NASA spacecraft nears Red Planet on mission to detect 'marsquakesTEHRAN, Young Journalists Club (YJC) _ NASA’s first robotic lander designed to study the deep interior of a distant world hurtled closer to Mars on course for a planned touchdown on Monday after a six-month voyage through space.

Traveling 301 million miles (548 million km) from Earth, the Mars InSight spacecraft was due to reach its destination on the dusty, rock-strewn surface of the Red Planet at about 3 p.m. EST (2000 GMT).

If all goes according to plan, InSight will streak into the pink Martian sky at 12,000 miles per hour (19,310 kilometers per hour). Its 77-mile descent to the surface will be slowed by atmospheric friction, a giant parachute and retro rockets. When it lands 6-1/2 minutes later, it will be traveling a mere 5 mph (8 kph).

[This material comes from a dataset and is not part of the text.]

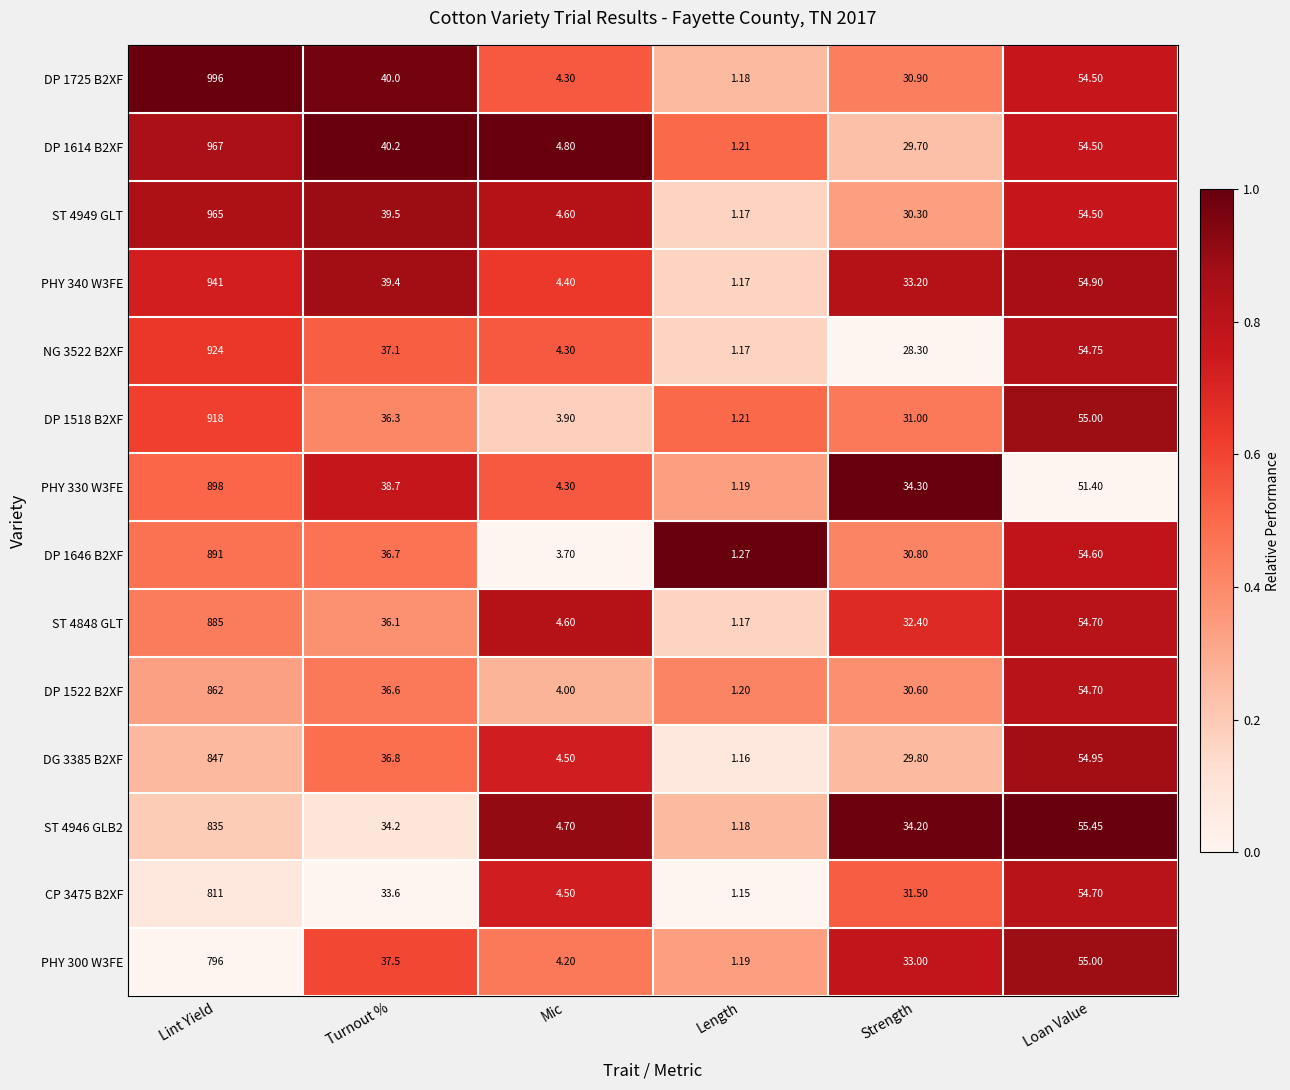

Where is ST 4946 GLB2 nearest to the value 418?

Loan Value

The stationary probe, which launched from California in May, will then pause for 16 minutes for the dust to settle, literally, around the landing site before its disc-shaped solar arrays unfurl to provide power.

The mission control team at NASA’s Jet Propulsion Laboratory (JPL) near Los Angeles hopes to get real-time electronic confirmation of the spacecraft’s safe arrival from miniature satellites that were launched along with InSight and will fly past Mars.

The JPL controllers also expect to receive a photo of the probe’s surroundings on the flat, smooth Martian plain close to the planet’s equator called the Elysium Planitia.

The site is roughly 373 miles (600 km) from the 2012 landing spot of the car-sized Mars rover Curiosity, the last spacecraft sent to the Red Planet by NASA.

The smaller, 880-pound (360 kg) InSight - its name is short for Interior Exploration Using Seismic Investigations, Geodesy and Heat Transport - marks the 21st U.S.-launched Martian exploration including the Mariner fly-by missions of the 1960s. Nearly two dozen other Mars missions have been sent from other nations.